ASSIGNMENT: Below are records to transcribe in full and unchanged; omit every picture.

DATA TO PROCESS:
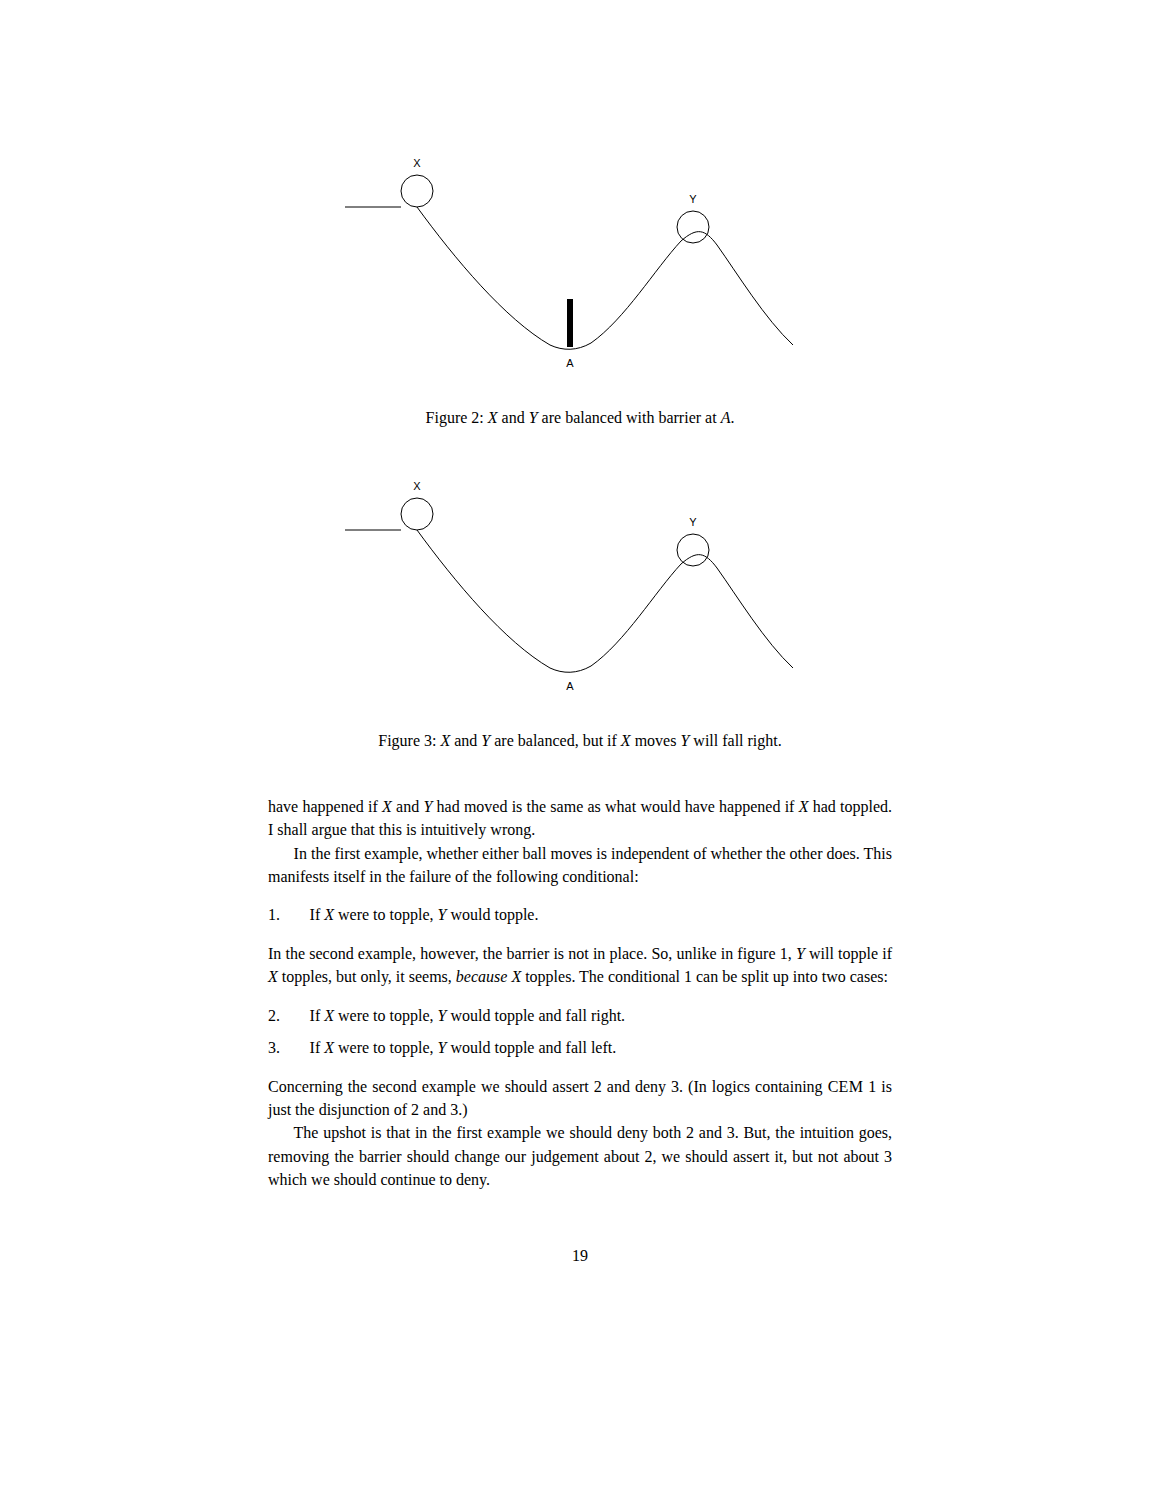X Y A
Figure 2: X and Y are balanced with barrier at A.
X Y A
Figure 3: X and Y are balanced, but if X moves Y will fall right.
have happened if X and Y had moved is the same as what would have happened if X had toppled. I shall argue that this is intuitively wrong.
In the first example, whether either ball moves is independent of whether the other does. This manifests itself in the failure of the following conditional:
1. If X were to topple, Y would topple.
In the second example, however, the barrier is not in place. So, unlike in figure 1, Y will topple if X topples, but only, it seems, because X topples. The conditional 1 can be split up into two cases:
2. If X were to topple, Y would topple and fall right.
3. If X were to topple, Y would topple and fall left.
Concerning the second example we should assert 2 and deny 3. (In logics containing CEM 1 is just the disjunction of 2 and 3.)
The upshot is that in the first example we should deny both 2 and 3. But, the intuition goes, removing the barrier should change our judgement about 2, we should assert it, but not about 3 which we should continue to deny.
19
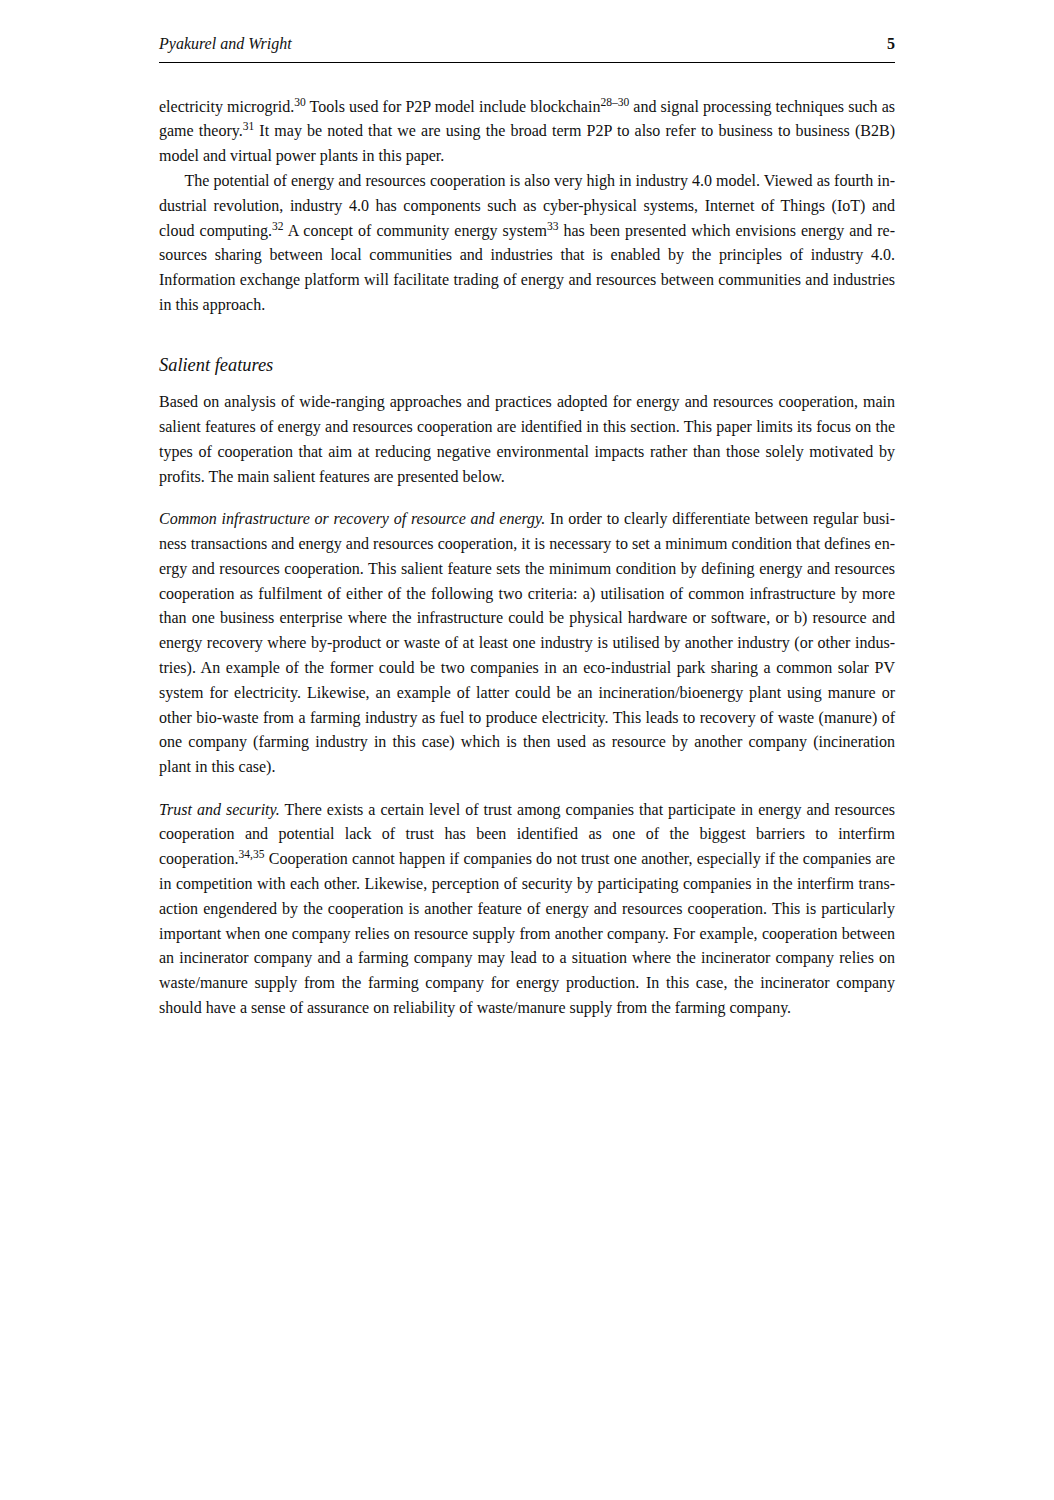Pyakurel and Wright 5
electricity microgrid.30 Tools used for P2P model include blockchain28–30 and signal processing techniques such as game theory.31 It may be noted that we are using the broad term P2P to also refer to business to business (B2B) model and virtual power plants in this paper.
The potential of energy and resources cooperation is also very high in industry 4.0 model. Viewed as fourth industrial revolution, industry 4.0 has components such as cyber-physical systems, Internet of Things (IoT) and cloud computing.32 A concept of community energy system33 has been presented which envisions energy and resources sharing between local communities and industries that is enabled by the principles of industry 4.0. Information exchange platform will facilitate trading of energy and resources between communities and industries in this approach.
Salient features
Based on analysis of wide-ranging approaches and practices adopted for energy and resources cooperation, main salient features of energy and resources cooperation are identified in this section. This paper limits its focus on the types of cooperation that aim at reducing negative environmental impacts rather than those solely motivated by profits. The main salient features are presented below.
Common infrastructure or recovery of resource and energy. In order to clearly differentiate between regular business transactions and energy and resources cooperation, it is necessary to set a minimum condition that defines energy and resources cooperation. This salient feature sets the minimum condition by defining energy and resources cooperation as fulfilment of either of the following two criteria: a) utilisation of common infrastructure by more than one business enterprise where the infrastructure could be physical hardware or software, or b) resource and energy recovery where by-product or waste of at least one industry is utilised by another industry (or other industries). An example of the former could be two companies in an eco-industrial park sharing a common solar PV system for electricity. Likewise, an example of latter could be an incineration/bioenergy plant using manure or other bio-waste from a farming industry as fuel to produce electricity. This leads to recovery of waste (manure) of one company (farming industry in this case) which is then used as resource by another company (incineration plant in this case).
Trust and security. There exists a certain level of trust among companies that participate in energy and resources cooperation and potential lack of trust has been identified as one of the biggest barriers to interfirm cooperation.34,35 Cooperation cannot happen if companies do not trust one another, especially if the companies are in competition with each other. Likewise, perception of security by participating companies in the interfirm transaction engendered by the cooperation is another feature of energy and resources cooperation. This is particularly important when one company relies on resource supply from another company. For example, cooperation between an incinerator company and a farming company may lead to a situation where the incinerator company relies on waste/manure supply from the farming company for energy production. In this case, the incinerator company should have a sense of assurance on reliability of waste/manure supply from the farming company.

SOLUTION TO THIS TASK:
X Y A
Figure 2: X and Y are balanced with barrier at A.
X Y A
Figure 3: X and Y are balanced, but if X moves Y will fall right.
have happened if X and Y had moved is the same as what would have happened if X had toppled. I shall argue that this is intuitively wrong.
In the first example, whether either ball moves is independent of whether the other does. This manifests itself in the failure of the following conditional:
1. If X were to topple, Y would topple.
In the second example, however, the barrier is not in place. So, unlike in figure 1, Y will topple if X topples, but only, it seems, because X topples. The conditional 1 can be split up into two cases:
2. If X were to topple, Y would topple and fall right.
3. If X were to topple, Y would topple and fall left.
Concerning the second example we should assert 2 and deny 3. (In logics containing CEM 1 is just the disjunction of 2 and 3.)
The upshot is that in the first example we should deny both 2 and 3. But, the intuition goes, removing the barrier should change our judgement about 2, we should assert it, but not about 3 which we should continue to deny.
19
Pyakurel and Wright 5
electricity microgrid.30 Tools used for P2P model include blockchain28–30 and signal processing techniques such as game theory.31 It may be noted that we are using the broad term P2P to also refer to business to business (B2B) model and virtual power plants in this paper.
The potential of energy and resources cooperation is also very high in industry 4.0 model. Viewed as fourth industrial revolution, industry 4.0 has components such as cyber-physical systems, Internet of Things (IoT) and cloud computing.32 A concept of community energy system33 has been presented which envisions energy and resources sharing between local communities and industries that is enabled by the principles of industry 4.0. Information exchange platform will facilitate trading of energy and resources between communities and industries in this approach.
Salient features
Based on analysis of wide-ranging approaches and practices adopted for energy and resources cooperation, main salient features of energy and resources cooperation are identified in this section. This paper limits its focus on the types of cooperation that aim at reducing negative environmental impacts rather than those solely motivated by profits. The main salient features are presented below.
Common infrastructure or recovery of resource and energy. In order to clearly differentiate between regular business transactions and energy and resources cooperation, it is necessary to set a minimum condition that defines energy and resources cooperation. This salient feature sets the minimum condition by defining energy and resources cooperation as fulfilment of either of the following two criteria: a) utilisation of common infrastructure by more than one business enterprise where the infrastructure could be physical hardware or software, or b) resource and energy recovery where by-product or waste of at least one industry is utilised by another industry (or other industries). An example of the former could be two companies in an eco-industrial park sharing a common solar PV system for electricity. Likewise, an example of latter could be an incineration/bioenergy plant using manure or other bio-waste from a farming industry as fuel to produce electricity. This leads to recovery of waste (manure) of one company (farming industry in this case) which is then used as resource by another company (incineration plant in this case).
Trust and security. There exists a certain level of trust among companies that participate in energy and resources cooperation and potential lack of trust has been identified as one of the biggest barriers to interfirm cooperation.34,35 Cooperation cannot happen if companies do not trust one another, especially if the companies are in competition with each other. Likewise, perception of security by participating companies in the interfirm transaction engendered by the cooperation is another feature of energy and resources cooperation. This is particularly important when one company relies on resource supply from another company. For example, cooperation between an incinerator company and a farming company may lead to a situation where the incinerator company relies on waste/manure supply from the farming company for energy production. In this case, the incinerator company should have a sense of assurance on reliability of waste/manure supply from the farming company.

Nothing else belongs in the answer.